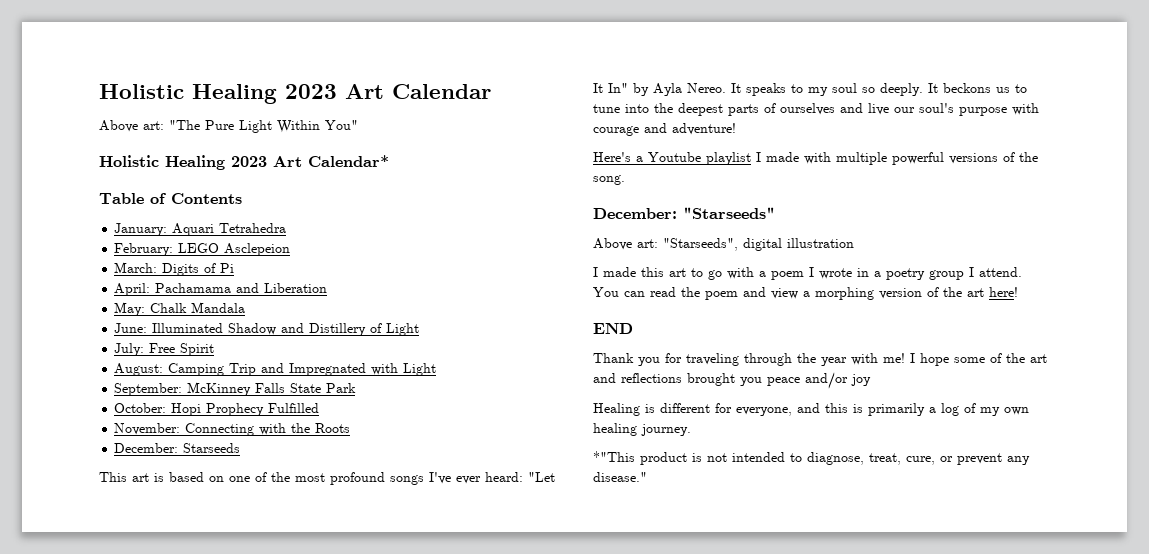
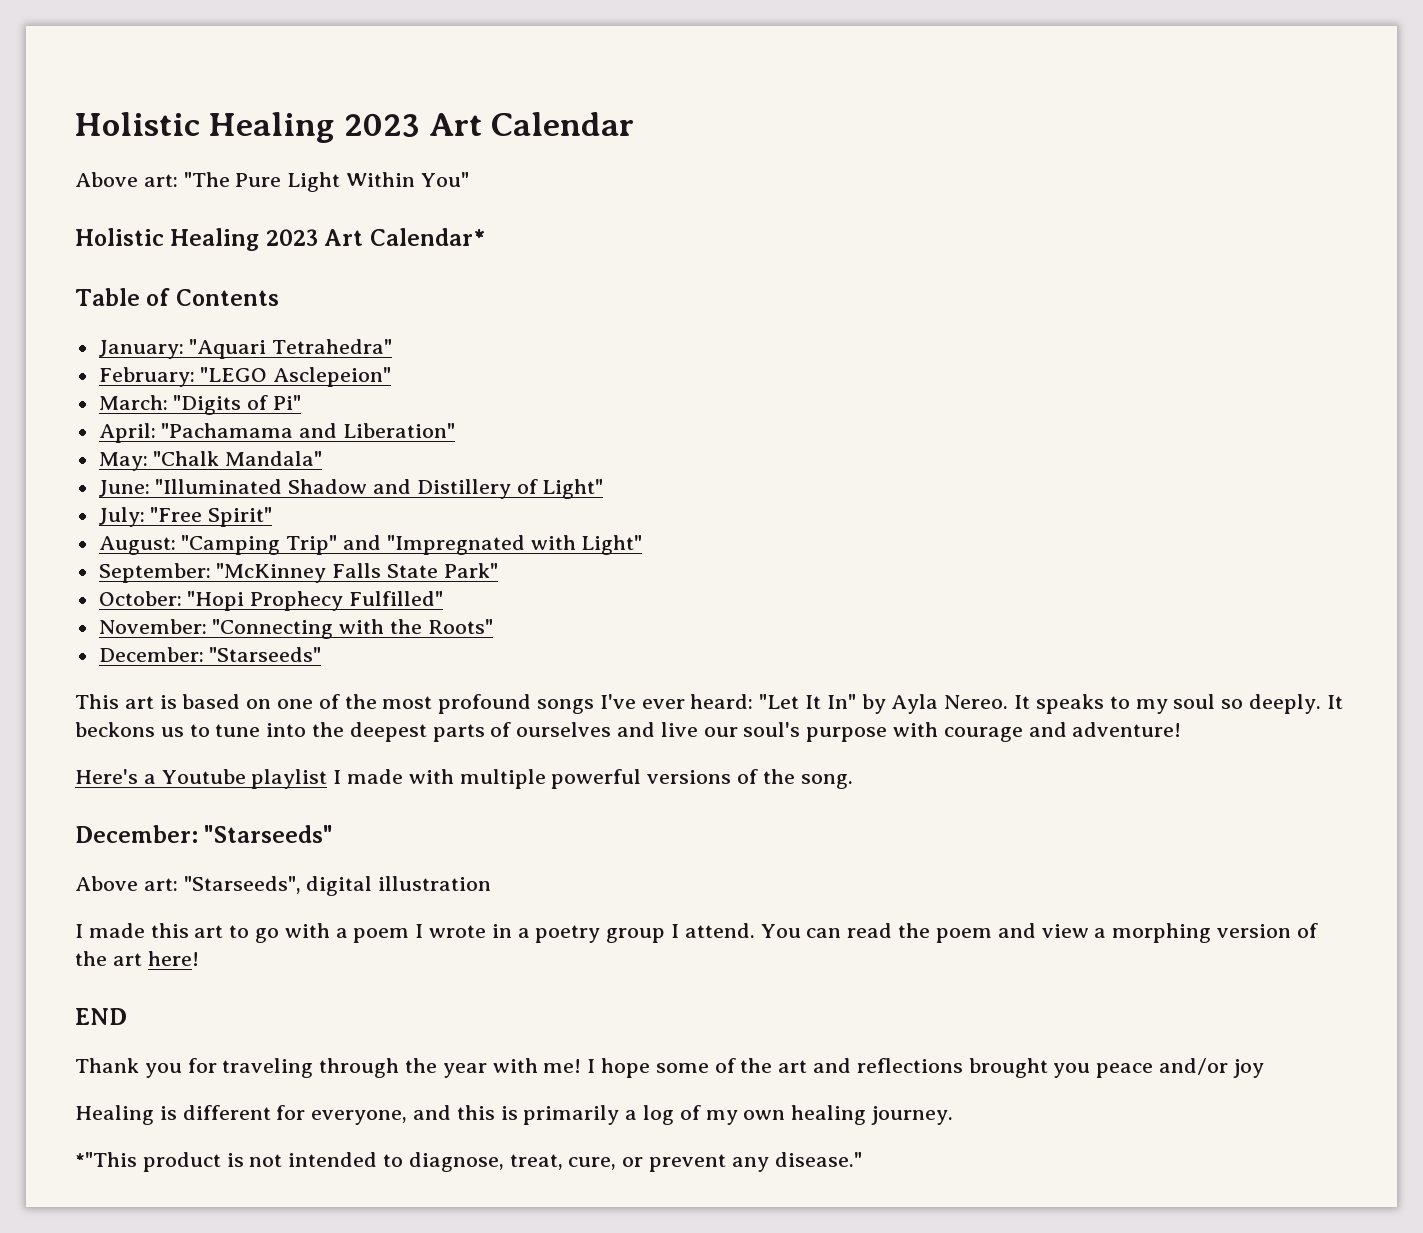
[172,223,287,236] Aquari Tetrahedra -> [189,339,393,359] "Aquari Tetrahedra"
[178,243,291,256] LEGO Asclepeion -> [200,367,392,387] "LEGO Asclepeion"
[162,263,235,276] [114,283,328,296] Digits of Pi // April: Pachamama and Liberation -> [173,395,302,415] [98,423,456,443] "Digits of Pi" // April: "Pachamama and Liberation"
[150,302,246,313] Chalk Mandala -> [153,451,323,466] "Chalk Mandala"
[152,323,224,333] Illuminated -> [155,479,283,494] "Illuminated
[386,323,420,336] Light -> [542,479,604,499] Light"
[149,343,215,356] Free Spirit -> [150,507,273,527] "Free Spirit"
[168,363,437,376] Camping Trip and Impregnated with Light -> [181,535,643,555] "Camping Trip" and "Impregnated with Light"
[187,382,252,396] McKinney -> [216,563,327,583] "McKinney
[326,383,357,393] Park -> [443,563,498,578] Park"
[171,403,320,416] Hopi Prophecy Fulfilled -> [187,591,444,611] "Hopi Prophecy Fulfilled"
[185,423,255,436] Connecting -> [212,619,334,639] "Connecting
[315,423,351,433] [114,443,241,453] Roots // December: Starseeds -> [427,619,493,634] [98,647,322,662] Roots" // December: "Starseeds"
━━━━━━━━━━
**Task statement**
Retype only the stretch of lines above starting at the one with "[162,263,235,276] [114,283,328,296] Digits" and stopping at the one with "[168,363,437,376] Camping Trip", exactly as written, with both kept.

**Task answer**
[162,263,235,276] [114,283,328,296] Digits of Pi // April: Pachamama and Liberation -> [173,395,302,415] [98,423,456,443] "Digits of Pi" // April: "Pachamama and Liberation"
[150,302,246,313] Chalk Mandala -> [153,451,323,466] "Chalk Mandala"
[152,323,224,333] Illuminated -> [155,479,283,494] "Illuminated
[386,323,420,336] Light -> [542,479,604,499] Light"
[149,343,215,356] Free Spirit -> [150,507,273,527] "Free Spirit"
[168,363,437,376] Camping Trip and Impregnated with Light -> [181,535,643,555] "Camping Trip" and "Impregnated with Light"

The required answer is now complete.